## Job
Reproduce the lines of the data below verbatim, from the line containing "scientific name: Atriplex sp." through the line containing "state / province: Nayarit", with both of those lines included.

** begin Source data **

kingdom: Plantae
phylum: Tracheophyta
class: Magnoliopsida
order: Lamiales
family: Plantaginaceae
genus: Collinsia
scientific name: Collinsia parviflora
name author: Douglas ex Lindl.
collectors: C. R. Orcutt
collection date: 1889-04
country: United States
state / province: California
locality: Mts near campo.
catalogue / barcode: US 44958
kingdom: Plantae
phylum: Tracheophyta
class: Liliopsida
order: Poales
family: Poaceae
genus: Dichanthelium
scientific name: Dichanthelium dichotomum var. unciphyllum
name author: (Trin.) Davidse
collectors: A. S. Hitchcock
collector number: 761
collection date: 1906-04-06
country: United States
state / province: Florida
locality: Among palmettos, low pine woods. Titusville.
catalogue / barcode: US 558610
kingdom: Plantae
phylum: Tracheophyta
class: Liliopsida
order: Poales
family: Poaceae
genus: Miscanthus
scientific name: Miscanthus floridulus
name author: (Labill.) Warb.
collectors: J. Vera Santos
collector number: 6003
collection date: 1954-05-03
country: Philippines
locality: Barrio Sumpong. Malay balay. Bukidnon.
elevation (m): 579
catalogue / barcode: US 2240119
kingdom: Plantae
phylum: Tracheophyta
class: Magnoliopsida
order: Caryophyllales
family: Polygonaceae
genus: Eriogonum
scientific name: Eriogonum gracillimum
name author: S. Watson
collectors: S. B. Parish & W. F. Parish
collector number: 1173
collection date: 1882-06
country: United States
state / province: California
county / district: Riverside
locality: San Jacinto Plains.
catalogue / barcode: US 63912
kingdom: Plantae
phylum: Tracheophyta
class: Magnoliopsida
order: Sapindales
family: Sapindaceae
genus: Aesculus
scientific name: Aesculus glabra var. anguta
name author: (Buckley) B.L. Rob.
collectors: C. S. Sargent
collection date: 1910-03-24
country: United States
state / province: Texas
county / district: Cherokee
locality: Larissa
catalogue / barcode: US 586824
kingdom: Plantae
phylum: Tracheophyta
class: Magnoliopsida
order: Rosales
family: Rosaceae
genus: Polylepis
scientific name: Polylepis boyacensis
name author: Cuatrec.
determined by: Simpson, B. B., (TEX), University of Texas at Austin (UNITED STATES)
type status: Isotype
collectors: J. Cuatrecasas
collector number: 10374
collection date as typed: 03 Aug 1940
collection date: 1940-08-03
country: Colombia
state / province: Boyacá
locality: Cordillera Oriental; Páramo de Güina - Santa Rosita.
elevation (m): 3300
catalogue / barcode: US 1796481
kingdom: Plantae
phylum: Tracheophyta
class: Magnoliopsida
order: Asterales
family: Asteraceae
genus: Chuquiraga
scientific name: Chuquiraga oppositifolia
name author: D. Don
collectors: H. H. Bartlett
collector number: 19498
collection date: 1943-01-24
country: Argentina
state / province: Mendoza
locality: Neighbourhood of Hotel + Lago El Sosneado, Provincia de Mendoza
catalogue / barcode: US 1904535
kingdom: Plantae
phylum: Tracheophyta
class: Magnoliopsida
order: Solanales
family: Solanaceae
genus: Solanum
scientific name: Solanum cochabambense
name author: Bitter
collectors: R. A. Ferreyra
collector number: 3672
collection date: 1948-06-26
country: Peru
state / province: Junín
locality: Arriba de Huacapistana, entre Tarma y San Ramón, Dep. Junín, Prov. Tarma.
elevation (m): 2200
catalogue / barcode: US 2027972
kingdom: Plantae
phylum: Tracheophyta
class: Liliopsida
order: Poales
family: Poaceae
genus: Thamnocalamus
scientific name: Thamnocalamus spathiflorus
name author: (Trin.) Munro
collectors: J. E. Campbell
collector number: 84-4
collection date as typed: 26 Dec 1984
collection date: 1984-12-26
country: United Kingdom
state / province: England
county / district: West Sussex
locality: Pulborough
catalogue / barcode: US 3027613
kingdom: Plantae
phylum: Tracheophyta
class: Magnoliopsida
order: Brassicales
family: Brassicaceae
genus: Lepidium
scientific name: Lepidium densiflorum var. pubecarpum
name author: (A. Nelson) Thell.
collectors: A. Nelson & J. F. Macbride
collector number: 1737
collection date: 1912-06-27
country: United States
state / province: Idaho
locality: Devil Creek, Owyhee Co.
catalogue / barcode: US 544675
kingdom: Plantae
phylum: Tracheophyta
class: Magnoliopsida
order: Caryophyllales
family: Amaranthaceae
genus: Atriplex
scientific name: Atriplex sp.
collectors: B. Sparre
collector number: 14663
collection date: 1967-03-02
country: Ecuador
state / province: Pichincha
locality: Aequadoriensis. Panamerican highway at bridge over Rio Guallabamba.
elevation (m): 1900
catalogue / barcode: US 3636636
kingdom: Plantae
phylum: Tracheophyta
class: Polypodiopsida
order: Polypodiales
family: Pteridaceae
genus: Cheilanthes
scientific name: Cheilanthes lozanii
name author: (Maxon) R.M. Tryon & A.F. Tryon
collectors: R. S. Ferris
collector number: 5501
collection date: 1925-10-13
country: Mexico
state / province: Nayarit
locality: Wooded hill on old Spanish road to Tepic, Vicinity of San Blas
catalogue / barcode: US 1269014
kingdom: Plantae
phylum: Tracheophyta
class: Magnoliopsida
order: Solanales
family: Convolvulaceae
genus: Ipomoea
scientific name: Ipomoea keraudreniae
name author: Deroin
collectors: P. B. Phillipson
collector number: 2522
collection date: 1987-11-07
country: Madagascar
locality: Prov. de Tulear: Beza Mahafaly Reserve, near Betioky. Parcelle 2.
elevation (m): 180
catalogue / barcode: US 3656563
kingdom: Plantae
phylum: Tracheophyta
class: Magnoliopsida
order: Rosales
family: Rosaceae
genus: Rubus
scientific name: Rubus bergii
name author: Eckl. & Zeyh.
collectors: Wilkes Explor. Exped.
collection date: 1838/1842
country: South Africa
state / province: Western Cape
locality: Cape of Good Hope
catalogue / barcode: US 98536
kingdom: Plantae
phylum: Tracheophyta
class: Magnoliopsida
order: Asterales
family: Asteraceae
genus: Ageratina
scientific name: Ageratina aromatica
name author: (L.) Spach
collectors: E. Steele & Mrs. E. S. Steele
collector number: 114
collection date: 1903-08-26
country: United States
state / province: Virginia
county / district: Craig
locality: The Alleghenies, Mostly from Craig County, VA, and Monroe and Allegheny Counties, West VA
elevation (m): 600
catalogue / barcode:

** end Source data **

## Finished task
scientific name: Atriplex sp.
collectors: B. Sparre
collector number: 14663
collection date: 1967-03-02
country: Ecuador
state / province: Pichincha
locality: Aequadoriensis. Panamerican highway at bridge over Rio Guallabamba.
elevation (m): 1900
catalogue / barcode: US 3636636
kingdom: Plantae
phylum: Tracheophyta
class: Polypodiopsida
order: Polypodiales
family: Pteridaceae
genus: Cheilanthes
scientific name: Cheilanthes lozanii
name author: (Maxon) R.M. Tryon & A.F. Tryon
collectors: R. S. Ferris
collector number: 5501
collection date: 1925-10-13
country: Mexico
state / province: Nayarit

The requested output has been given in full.